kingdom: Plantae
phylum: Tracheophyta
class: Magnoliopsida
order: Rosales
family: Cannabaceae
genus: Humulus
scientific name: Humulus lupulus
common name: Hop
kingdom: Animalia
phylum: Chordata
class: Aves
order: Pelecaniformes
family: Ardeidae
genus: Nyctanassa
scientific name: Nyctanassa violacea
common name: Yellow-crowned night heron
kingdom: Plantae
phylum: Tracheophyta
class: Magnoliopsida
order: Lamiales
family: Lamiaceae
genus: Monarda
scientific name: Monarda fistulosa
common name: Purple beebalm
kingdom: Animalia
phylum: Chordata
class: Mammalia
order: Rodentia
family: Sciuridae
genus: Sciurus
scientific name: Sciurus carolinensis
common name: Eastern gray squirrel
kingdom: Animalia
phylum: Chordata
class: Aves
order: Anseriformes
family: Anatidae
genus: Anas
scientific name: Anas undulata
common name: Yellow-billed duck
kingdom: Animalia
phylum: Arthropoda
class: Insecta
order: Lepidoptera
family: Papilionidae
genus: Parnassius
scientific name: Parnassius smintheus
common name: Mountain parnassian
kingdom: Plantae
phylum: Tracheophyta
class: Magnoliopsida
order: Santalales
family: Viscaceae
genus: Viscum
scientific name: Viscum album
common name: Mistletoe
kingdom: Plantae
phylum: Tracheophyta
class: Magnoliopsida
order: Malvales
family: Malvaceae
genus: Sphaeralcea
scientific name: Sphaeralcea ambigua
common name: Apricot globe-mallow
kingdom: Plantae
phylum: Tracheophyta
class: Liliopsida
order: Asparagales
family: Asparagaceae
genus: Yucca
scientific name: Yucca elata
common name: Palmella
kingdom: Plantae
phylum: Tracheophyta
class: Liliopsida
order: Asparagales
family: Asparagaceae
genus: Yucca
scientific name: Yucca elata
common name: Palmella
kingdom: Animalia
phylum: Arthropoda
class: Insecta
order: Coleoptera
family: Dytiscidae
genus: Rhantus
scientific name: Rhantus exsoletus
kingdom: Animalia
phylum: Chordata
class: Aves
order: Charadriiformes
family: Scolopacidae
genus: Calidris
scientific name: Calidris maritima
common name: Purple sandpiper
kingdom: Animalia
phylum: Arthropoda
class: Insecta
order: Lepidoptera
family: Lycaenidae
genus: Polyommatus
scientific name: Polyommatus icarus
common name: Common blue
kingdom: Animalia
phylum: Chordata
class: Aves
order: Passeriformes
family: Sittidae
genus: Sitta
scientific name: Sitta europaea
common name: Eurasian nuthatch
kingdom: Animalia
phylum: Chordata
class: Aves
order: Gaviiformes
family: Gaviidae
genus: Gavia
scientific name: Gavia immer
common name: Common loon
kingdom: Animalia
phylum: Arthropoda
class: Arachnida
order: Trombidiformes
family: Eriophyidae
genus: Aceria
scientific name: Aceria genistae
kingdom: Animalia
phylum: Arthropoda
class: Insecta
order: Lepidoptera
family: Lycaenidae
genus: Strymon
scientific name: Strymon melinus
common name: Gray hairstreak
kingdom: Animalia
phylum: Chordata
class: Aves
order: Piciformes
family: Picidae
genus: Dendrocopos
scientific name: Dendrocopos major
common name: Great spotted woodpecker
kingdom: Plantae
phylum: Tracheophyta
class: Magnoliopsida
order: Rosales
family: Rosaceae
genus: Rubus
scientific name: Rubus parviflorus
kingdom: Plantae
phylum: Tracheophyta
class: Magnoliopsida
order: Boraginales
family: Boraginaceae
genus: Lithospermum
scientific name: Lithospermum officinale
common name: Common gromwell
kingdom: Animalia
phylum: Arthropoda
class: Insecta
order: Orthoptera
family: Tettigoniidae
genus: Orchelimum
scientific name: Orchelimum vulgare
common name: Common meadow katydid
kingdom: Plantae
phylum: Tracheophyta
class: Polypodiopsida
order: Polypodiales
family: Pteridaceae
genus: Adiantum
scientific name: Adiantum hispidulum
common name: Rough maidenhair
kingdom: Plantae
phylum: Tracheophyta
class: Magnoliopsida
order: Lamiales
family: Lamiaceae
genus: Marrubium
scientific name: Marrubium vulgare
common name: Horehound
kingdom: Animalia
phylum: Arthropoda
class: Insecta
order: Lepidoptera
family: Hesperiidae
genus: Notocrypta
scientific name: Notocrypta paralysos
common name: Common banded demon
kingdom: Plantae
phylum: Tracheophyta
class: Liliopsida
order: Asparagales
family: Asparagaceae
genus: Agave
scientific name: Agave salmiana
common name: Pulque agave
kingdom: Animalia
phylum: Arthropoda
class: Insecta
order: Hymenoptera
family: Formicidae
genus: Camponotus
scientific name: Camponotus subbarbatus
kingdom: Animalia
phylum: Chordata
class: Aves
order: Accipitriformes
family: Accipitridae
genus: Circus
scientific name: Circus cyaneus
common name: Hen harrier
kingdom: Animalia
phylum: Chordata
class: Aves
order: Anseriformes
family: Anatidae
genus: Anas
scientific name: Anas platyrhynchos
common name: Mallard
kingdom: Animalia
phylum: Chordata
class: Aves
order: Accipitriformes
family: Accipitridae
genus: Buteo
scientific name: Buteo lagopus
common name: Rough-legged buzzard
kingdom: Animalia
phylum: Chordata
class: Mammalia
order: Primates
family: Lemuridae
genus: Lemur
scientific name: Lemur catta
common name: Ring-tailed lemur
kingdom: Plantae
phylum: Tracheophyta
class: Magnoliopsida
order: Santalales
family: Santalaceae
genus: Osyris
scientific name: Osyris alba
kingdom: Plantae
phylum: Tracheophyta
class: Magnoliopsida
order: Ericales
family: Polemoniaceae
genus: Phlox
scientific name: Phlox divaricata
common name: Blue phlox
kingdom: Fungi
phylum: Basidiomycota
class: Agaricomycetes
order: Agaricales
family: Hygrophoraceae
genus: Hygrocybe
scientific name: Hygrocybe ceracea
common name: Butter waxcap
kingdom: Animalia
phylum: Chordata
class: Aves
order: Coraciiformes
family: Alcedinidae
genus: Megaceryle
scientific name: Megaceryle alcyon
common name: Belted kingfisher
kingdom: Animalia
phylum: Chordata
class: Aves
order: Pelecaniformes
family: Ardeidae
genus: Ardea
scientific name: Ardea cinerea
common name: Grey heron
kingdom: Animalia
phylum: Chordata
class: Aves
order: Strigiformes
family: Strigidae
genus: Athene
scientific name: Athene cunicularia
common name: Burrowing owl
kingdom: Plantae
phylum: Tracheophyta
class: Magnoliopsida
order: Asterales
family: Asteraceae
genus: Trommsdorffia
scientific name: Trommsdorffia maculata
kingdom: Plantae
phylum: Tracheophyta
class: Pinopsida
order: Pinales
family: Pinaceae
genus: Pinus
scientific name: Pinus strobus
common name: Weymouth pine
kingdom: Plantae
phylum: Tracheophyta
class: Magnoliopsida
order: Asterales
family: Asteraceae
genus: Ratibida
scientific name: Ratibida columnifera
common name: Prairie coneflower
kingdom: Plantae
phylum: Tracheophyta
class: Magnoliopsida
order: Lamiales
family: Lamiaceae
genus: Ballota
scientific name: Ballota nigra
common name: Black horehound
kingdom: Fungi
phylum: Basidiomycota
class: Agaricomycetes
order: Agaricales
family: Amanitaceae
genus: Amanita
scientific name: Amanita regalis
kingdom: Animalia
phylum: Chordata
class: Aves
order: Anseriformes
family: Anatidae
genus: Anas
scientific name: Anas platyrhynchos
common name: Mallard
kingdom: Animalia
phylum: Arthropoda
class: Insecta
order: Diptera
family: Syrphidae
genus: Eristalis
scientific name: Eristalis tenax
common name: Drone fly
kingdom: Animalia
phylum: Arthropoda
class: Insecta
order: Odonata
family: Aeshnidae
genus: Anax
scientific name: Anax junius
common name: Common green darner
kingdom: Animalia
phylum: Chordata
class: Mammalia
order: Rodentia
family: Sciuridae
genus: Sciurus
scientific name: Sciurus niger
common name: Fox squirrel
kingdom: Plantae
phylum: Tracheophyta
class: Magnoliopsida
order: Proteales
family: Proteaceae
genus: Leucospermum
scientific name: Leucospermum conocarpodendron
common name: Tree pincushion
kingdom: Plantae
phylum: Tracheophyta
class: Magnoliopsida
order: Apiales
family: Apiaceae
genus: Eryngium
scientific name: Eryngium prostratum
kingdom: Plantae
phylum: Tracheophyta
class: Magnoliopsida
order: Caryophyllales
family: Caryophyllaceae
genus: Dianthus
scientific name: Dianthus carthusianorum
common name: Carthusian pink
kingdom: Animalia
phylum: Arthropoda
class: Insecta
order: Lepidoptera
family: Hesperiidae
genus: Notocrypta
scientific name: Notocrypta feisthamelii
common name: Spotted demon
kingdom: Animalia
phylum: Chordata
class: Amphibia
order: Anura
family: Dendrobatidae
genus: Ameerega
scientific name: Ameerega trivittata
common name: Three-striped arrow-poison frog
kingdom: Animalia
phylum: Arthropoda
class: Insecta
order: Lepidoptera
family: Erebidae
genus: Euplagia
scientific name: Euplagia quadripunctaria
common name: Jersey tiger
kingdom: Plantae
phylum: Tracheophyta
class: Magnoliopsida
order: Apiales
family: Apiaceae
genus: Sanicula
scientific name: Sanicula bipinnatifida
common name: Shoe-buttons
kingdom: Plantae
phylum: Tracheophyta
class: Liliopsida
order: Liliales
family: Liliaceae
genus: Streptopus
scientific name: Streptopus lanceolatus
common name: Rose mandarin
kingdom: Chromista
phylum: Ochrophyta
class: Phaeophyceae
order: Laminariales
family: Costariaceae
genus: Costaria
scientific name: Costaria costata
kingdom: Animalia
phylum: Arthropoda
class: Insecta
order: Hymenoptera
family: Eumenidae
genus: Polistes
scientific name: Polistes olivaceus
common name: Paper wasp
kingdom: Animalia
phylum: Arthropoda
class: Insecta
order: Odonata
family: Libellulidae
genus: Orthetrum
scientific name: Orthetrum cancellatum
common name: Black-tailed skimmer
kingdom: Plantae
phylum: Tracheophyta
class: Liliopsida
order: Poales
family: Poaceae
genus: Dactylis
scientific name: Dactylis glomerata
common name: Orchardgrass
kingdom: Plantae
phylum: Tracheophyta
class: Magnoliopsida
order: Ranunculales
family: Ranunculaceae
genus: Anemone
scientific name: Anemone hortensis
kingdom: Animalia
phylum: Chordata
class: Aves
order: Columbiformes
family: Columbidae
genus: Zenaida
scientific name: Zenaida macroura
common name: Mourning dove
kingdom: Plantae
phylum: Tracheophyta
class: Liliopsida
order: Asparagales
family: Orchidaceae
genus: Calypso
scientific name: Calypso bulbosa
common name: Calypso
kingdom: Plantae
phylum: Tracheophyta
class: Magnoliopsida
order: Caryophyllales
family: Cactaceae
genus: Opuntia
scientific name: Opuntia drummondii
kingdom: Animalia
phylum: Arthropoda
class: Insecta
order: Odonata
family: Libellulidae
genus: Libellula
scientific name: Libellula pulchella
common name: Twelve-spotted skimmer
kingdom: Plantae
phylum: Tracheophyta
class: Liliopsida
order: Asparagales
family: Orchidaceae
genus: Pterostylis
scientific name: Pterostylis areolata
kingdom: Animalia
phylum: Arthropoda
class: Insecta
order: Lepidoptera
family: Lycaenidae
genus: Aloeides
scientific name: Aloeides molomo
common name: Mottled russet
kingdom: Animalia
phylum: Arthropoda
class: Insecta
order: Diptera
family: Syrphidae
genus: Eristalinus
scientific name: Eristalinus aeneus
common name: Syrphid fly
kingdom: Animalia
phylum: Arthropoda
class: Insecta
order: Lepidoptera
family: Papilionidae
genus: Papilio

● **SET EXERCISE**: Render the lines of the records from the line with "genus: Lemur" up to and including the line with "scientific name: Megaceryle alcyon" as a JSON list of strings, one string per line, leaving out any blank lines.

● **WORKED ANSWER**:
[
  "genus: Lemur",
  "scientific name: Lemur catta",
  "common name: Ring-tailed lemur",
  "kingdom: Plantae",
  "phylum: Tracheophyta",
  "class: Magnoliopsida",
  "order: Santalales",
  "family: Santalaceae",
  "genus: Osyris",
  "scientific name: Osyris alba",
  "kingdom: Plantae",
  "phylum: Tracheophyta",
  "class: Magnoliopsida",
  "order: Ericales",
  "family: Polemoniaceae",
  "genus: Phlox",
  "scientific name: Phlox divaricata",
  "common name: Blue phlox",
  "kingdom: Fungi",
  "phylum: Basidiomycota",
  "class: Agaricomycetes",
  "order: Agaricales",
  "family: Hygrophoraceae",
  "genus: Hygrocybe",
  "scientific name: Hygrocybe ceracea",
  "common name: Butter waxcap",
  "kingdom: Animalia",
  "phylum: Chordata",
  "class: Aves",
  "order: Coraciiformes",
  "family: Alcedinidae",
  "genus: Megaceryle",
  "scientific name: Megaceryle alcyon"
]